Australian researchers are working on a new conductor that only conducts when needed. 

A new atomically-thin metal-organic material is being developed, capable of transitioning between insulating and conductive states. 

The technology could greatly enhance low-energy electronic devices, such as transistors for computing and electronic devices.

New research, conducted by the ARC Centre of Excellence in Future Low-Energy Electronics Technologies (FLEET) and published in Nature Communications, demonstrates the first known instance of a Mott insulating phase within a metal-organic framework (MOF). 

This phase allows the material to act both as an insulator and a conductor, depending on the electron population within it.

At the heart of the discovery is a MOF structured in a ‘kagome’ lattice - a pattern that enhances electron-electron interactions and enables the material to switch phases. 

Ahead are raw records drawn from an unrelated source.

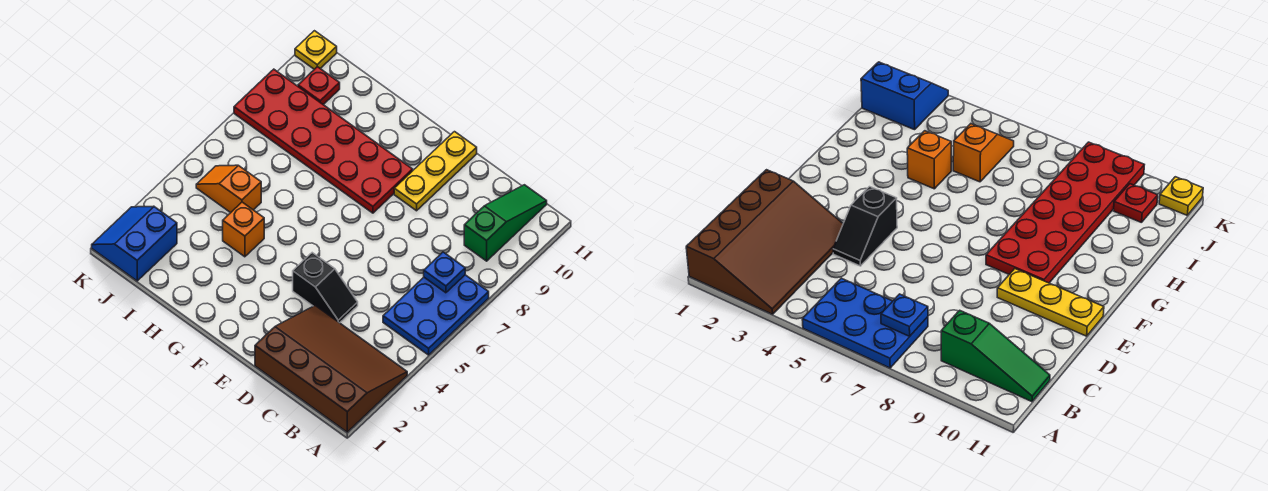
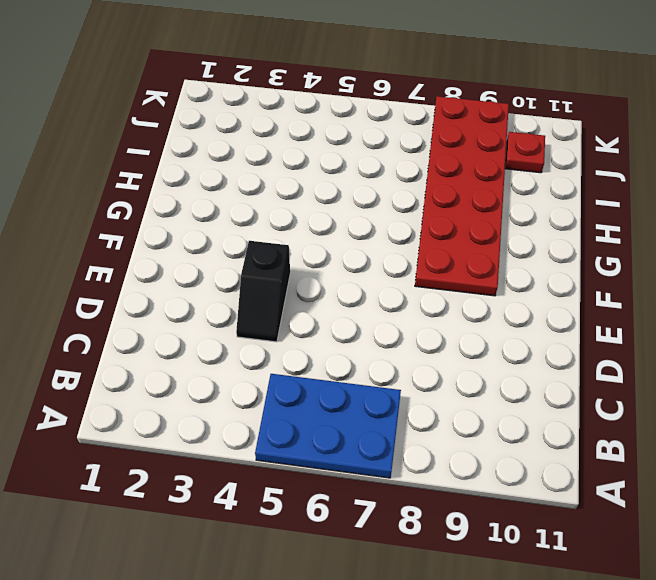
none -> brown slope A1:D3 level 1 top 1
none -> green slope B9:B11 level 1 top 9
none -> yellow plate E9:E11 level 1

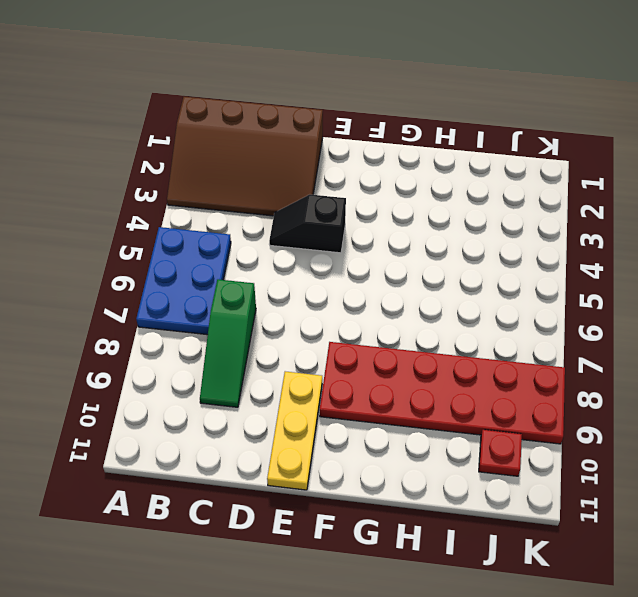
green slope C7:C9 level 1 top 7 -> green slope B9:B11 level 1 top 9
none -> orange brick H4 level 1
none -> orange slope I5:J5 level 1 top I
none -> blue slope J1:K2 level 1 top J

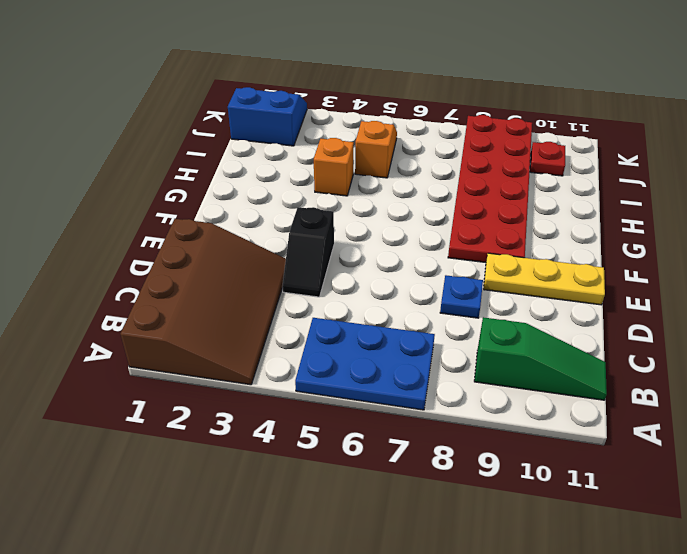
blue plate D8 level 1 -> blue plate B7 level 2
none -> yellow plate K11 level 1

“Thanks to the versatility of supramolecular chemistry approaches - in particular applied on surfaces as substrates - we have an almost infinite number of combinations to construct materials from the bottom-up, with atomic scale precision,” says Associate Professor Agustin Schiffrin from Monash University.

The researchers developed the kagome MOF using copper atoms and 9,10-dicyanoanthracene (DCA) molecules, grown on a hexagonal boron nitride (hBN) substrate. 

“We measured the structural and electronic properties of the MOF at the atomic scale using scanning tunnelling microscopy and spectroscopy,” says lead author Dr Benjamin Lowe. 

The measurements revealed an unexpected energy gap, a typical indicator of an insulating material.

The theoretical support for the experimental findings came from dynamical mean-field theory calculations, affirming the presence of a Mott insulating phase. 

“The electronic signature in our calculations showed remarkable agreement with experimental measurements,” says FLEET alum Dr Bernard Field.

The study also indicates the MOF's potential for integration into devices, given its ability to toggle between a Mott insulator and a metal phase by adjusting the electron population. 

This ability is particularly promising for applications in transistor technology, potentially leading to more efficient electronic devices.

The research team is now looking to reproduce its findings within an actual device structure, applying a uniform electric field across the material to further test its capabilities.